King Abdullah’s letter constitutes the first time that the monarch himself has commented on the rift.

Prince Hamzah had previously distributed two videos about the situation, denying any involvement in a conspiracy, but excoriating the Jordanian government and saying he had been put under house arrest.

Squeezed between Syria, Iraq, Israel and the Israeli-occupied West Bank, Jordan is viewed by western powers like the United States as a key ally in international military efforts to rein in extremist groups like the Islamic State.

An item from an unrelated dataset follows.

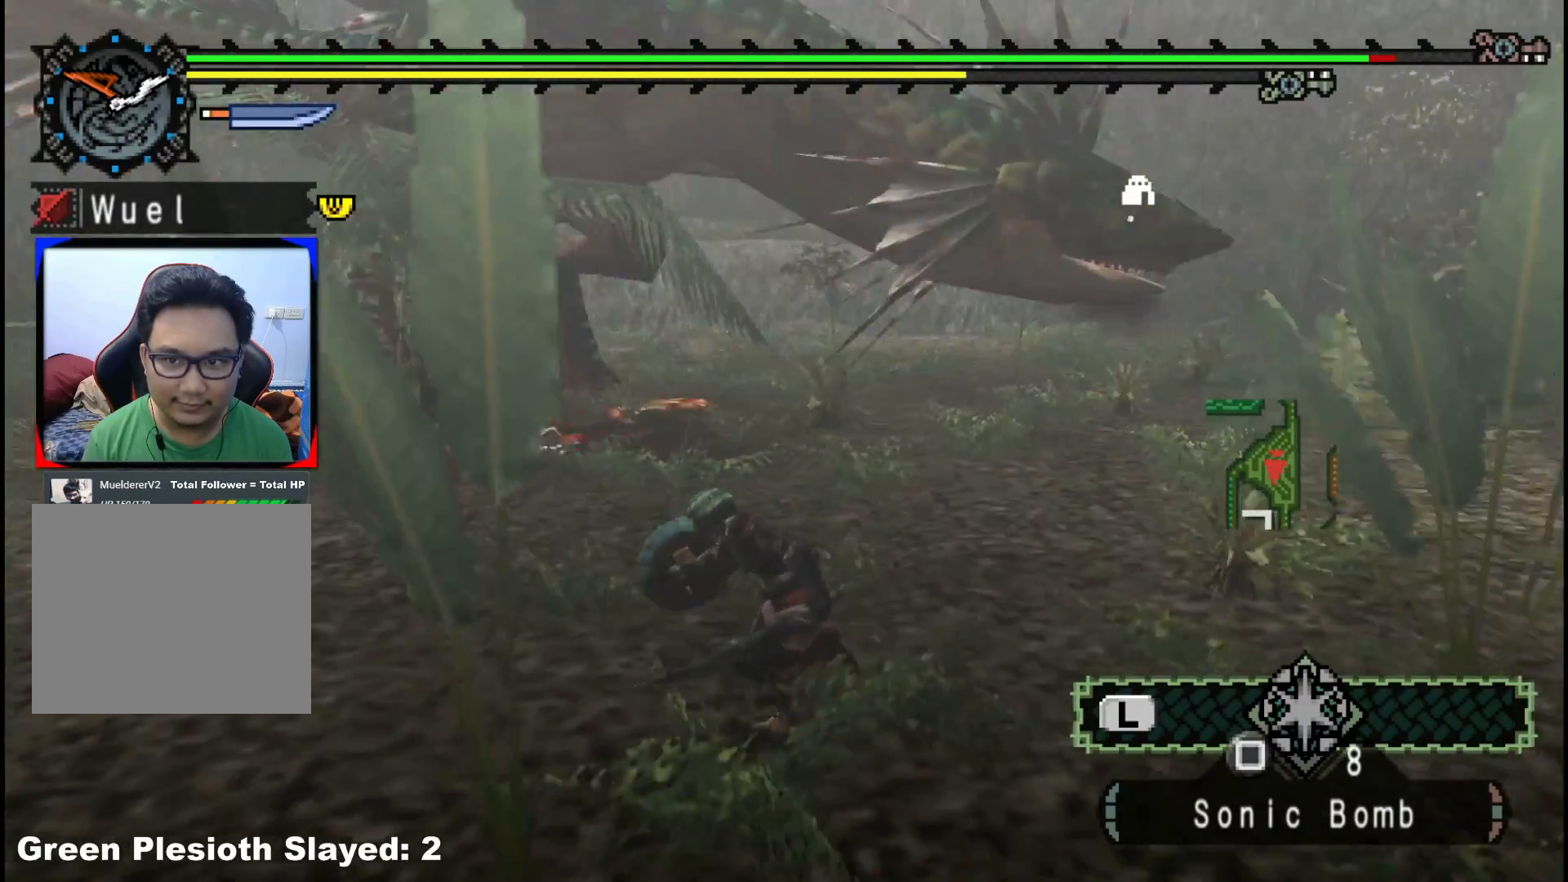
{"dt_ms": 500, "buttons": [], "left_stick": "down-left", "right_stick": "right", "events": [[267, "left_stick", "down-left"], [450, "right_stick", "right"]]}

And with a sizable population of Palestinian origin, Jordan is considered a key player in any future Israeli-Palestinian peace negotiations.

In his statement on Wednesday the king spoke of his personal discomfort at his disagreement with Prince Hamzah.

“The challenge over the past few days was not the most difficult or dangerous to the stability of our nation,” he wrote, “but to me, it was the most painful.”

He added: “Sedition came from within and without our one house, and nothing compares to my shock, pain, and anger as a brother and as the head of the Hashemite family, and as a leader of this proud people.”

Though painful to do so, the king said he had felt forced to take action. “Nothing, and no one comes before Jordan’s security and stability,” he wrote, “and it was imperative to take the necessary measures to honor that responsibility.”

The king’s letter followed a separate statement released on Monday by the royal court, bearing Prince Hamzah’s signature, in which the prince was quoted as reaffirming his loyalty to his half brother. But the prince’s exact whereabouts have been a mystery since Saturday. Aside from the two videos, he has not made any direct comments to the public.

The prince’s staff and associates remain in jail pending an investigation into their activities, a fact that the king alluded to in his letter on Wednesday.

“As for the other aspects,” he wrote, “they are under investigation, in accordance with the law.” He promised that the investigation would be handled “in a manner that guarantees justice and transparency.”

Prince Hamzah’s rift with the king is partly a result of the prince’s repeated criticism of the way that the country is governed, in particular of its lack of transparency. Freedom House, an independent American watchdog that monitors rights abuses across the world, recently said that Jordan was no longer a free society, having previously classified it as “partly free.”

Hamzah was removed as crown prince by the king in 2004, and initially kept quiet about his frustration at the demotion. But in recent years, he has attempted to build a profile as a standard-bearer for public discontent, railing on social media about high-level graft.

He also met regularly with tribal leaders, a move that some considered as an attempt to undermine the king. Though tribal influence has waned in recent decades, the Jordanian monarchy’s legitimacy has historically been partly rooted in the support it received from Jordanian clans.